As Silent Movies: The Birth of Film and the Triumph of Movie Culture reminds us, even fictional silent films, many recently transferred to DVD, can give us a taste of bygone eras that cannot be experienced merely by reading about them. D. W. Griffith’s Birth of a Nation (1915)—despite its racist, pro-Ku Klux Klan message that makes the recent statements of scientist James Dewey Watson seem innocuous by comparison—visually echoes Civil War photos by Matthew Brady and Alexander Gardner. Griffith’s depictions of 19th century battles are now chronologically closer to these real-life skirmishes than we are to Griffith. Sergei Eisenstein’s 1925 Battleship Potemkin, which dramatizes events from a 1905 anti-czarist uprising a mere twenty years after the fact, inevitably idealizes and glorifies matters propagandistically, but is a must-see for its flavor and verve. American director William Wellman (1896–1975) made Wings, a 1927 drama about World War I fighter pilots, a mere decade after he himself served in the Lafayette Escadrille during that conflict.
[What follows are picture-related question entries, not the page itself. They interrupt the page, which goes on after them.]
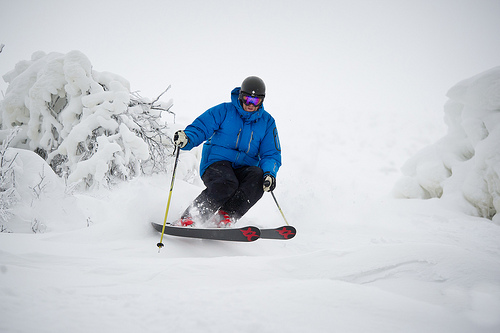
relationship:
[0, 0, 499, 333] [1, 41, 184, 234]
snow covered bush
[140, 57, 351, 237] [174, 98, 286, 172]
man wearing blue coat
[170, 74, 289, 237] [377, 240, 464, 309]
man skiing in thick snow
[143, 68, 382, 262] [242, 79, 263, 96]
man's helmet black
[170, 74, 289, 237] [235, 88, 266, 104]
man wearing pair of goggles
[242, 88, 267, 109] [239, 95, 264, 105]
goggles are black framed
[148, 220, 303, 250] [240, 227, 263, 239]
skis of skis are black and red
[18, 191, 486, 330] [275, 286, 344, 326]
ground covered with thick snow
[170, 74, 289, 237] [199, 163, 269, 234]
man wearing black pants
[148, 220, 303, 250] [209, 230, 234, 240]
skis are black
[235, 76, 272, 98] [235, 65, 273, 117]
black helmet on persons head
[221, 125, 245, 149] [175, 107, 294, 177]
blue colored jacket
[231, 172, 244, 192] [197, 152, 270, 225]
black ski pants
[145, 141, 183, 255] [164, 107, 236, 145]
ski pole in a gloved hand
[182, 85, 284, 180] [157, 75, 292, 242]
coat on person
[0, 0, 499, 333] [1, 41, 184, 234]
snow on bush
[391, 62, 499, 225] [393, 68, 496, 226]
snow on bush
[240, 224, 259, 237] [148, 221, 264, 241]
design on ski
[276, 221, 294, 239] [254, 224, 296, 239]
design on ski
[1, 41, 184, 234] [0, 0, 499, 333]
bush covered with snow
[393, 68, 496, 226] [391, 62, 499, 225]
bush covered with snow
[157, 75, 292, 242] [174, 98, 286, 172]
person wearing coat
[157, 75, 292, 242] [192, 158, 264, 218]
person wearing pants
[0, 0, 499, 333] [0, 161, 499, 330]
snow on ski slope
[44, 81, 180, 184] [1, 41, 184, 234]
limbs on bush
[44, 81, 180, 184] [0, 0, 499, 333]
limbs sticking out of snow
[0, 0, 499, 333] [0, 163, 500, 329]
snow on ground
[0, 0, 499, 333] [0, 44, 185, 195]
snow on tree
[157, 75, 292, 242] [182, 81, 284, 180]
person wearing jacket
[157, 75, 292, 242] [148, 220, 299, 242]
person on skis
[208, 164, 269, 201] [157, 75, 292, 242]
knees on person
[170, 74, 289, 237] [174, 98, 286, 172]
man wearing coat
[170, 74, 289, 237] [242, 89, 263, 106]
man wearing goggles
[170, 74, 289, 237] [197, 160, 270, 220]
man wearing pants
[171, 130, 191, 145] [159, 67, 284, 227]
hand on man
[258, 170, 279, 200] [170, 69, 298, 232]
left hand on man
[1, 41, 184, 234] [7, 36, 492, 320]
bush covered in snow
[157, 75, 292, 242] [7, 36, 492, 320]
person skiing on snow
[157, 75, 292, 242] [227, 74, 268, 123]
person wearing helmet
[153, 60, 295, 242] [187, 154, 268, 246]
person wearing pants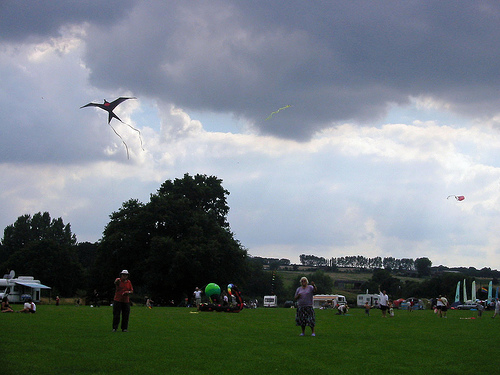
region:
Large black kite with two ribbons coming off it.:
[79, 97, 144, 160]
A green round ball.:
[205, 282, 221, 299]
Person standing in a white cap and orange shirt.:
[110, 269, 132, 332]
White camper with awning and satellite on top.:
[0, 271, 50, 308]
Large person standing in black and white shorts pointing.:
[293, 277, 316, 338]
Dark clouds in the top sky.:
[0, 2, 498, 138]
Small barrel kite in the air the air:
[441, 190, 474, 219]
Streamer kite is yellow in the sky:
[243, 91, 303, 122]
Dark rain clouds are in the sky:
[16, 9, 469, 208]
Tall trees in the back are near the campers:
[11, 135, 288, 335]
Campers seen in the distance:
[309, 280, 394, 314]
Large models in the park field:
[436, 274, 498, 334]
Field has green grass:
[17, 300, 484, 370]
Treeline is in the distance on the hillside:
[295, 250, 440, 270]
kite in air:
[77, 78, 142, 138]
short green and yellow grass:
[405, 333, 453, 357]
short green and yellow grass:
[145, 318, 182, 343]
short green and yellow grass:
[41, 329, 95, 344]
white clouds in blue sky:
[184, 18, 242, 75]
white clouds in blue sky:
[387, 211, 441, 252]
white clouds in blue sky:
[332, 29, 419, 89]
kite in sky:
[81, 84, 134, 125]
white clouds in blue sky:
[351, 59, 386, 78]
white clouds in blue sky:
[432, 119, 454, 146]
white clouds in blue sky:
[255, 61, 312, 125]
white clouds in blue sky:
[60, 29, 117, 61]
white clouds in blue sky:
[22, 123, 77, 179]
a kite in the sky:
[82, 66, 169, 165]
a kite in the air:
[77, 66, 150, 156]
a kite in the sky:
[437, 180, 472, 227]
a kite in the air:
[449, 176, 470, 220]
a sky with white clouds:
[22, 26, 474, 247]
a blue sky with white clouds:
[17, 18, 431, 243]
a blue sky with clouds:
[15, 15, 465, 300]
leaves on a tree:
[112, 170, 279, 290]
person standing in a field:
[290, 284, 340, 368]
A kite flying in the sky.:
[79, 94, 146, 159]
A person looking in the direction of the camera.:
[292, 275, 317, 334]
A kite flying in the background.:
[446, 191, 466, 202]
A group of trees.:
[0, 172, 282, 302]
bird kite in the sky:
[77, 93, 149, 163]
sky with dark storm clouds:
[1, 2, 498, 167]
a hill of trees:
[252, 248, 497, 305]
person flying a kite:
[75, 91, 153, 333]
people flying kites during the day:
[3, 87, 498, 340]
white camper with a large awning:
[2, 270, 51, 317]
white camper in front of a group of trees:
[2, 208, 82, 303]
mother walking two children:
[361, 288, 397, 321]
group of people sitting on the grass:
[0, 293, 38, 317]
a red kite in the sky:
[440, 190, 470, 207]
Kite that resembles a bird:
[80, 93, 141, 158]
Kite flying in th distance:
[445, 191, 466, 205]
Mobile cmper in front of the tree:
[0, 273, 50, 307]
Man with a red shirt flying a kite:
[106, 261, 138, 336]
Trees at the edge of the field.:
[0, 175, 287, 313]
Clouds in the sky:
[0, 6, 498, 258]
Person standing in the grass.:
[288, 271, 318, 340]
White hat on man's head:
[119, 266, 131, 276]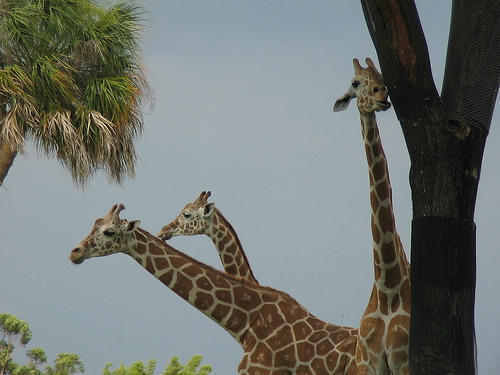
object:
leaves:
[50, 349, 84, 374]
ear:
[333, 87, 353, 116]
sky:
[0, 0, 500, 375]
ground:
[373, 104, 416, 151]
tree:
[361, 0, 499, 375]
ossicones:
[109, 204, 126, 216]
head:
[66, 203, 144, 266]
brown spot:
[389, 291, 402, 315]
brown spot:
[377, 205, 396, 233]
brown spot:
[372, 140, 382, 157]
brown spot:
[363, 283, 378, 315]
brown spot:
[393, 351, 409, 367]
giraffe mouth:
[70, 252, 85, 263]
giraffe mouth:
[156, 230, 170, 240]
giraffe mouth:
[373, 97, 393, 109]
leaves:
[162, 353, 213, 373]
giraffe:
[331, 57, 410, 374]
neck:
[359, 113, 401, 267]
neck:
[210, 225, 256, 284]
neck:
[137, 226, 252, 341]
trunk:
[359, 0, 500, 375]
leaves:
[0, 0, 148, 188]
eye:
[351, 81, 360, 89]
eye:
[184, 212, 191, 219]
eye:
[102, 226, 119, 237]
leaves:
[1, 307, 57, 374]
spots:
[148, 250, 181, 283]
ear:
[198, 202, 216, 219]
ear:
[125, 219, 143, 230]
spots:
[272, 325, 293, 350]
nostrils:
[74, 247, 79, 252]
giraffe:
[155, 190, 260, 374]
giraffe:
[69, 202, 357, 375]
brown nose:
[69, 248, 83, 255]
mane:
[136, 225, 287, 296]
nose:
[155, 226, 172, 241]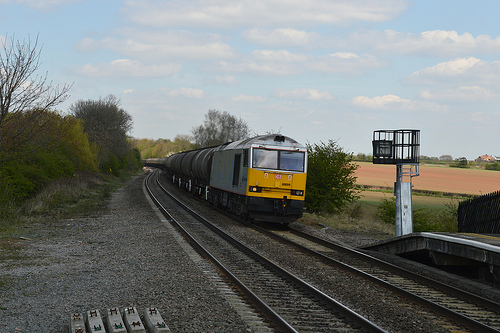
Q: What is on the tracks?
A: Train.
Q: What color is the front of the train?
A: Yellow.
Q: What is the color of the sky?
A: Blue.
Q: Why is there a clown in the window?
A: There is no clown.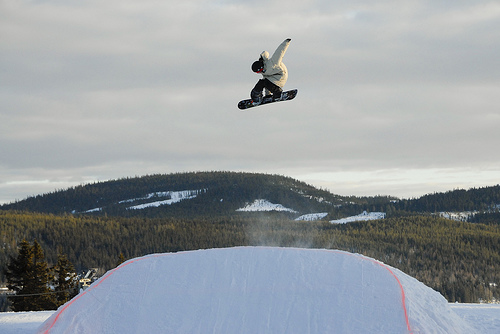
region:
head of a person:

Above and beyond the fictional plot of Wings is a recreation of the bloody 1918 Battle of Saint-Mihiel, featuring dogfights, bombardments, and crashes with an authenticity that today’s special effects technicians cannot surpass.
As DVD companies strive to outdo one another with historical material, even unexpectedly racy material has appeared, such as a collection of French silent films originally made in 1905 and after, to be shown in the waiting rooms of Paris bordellos. Nostalgically titled The Good Old Naughty Days in re-release, this compilation reminds us that some aspects of mankind’s historical behavior are still with us today.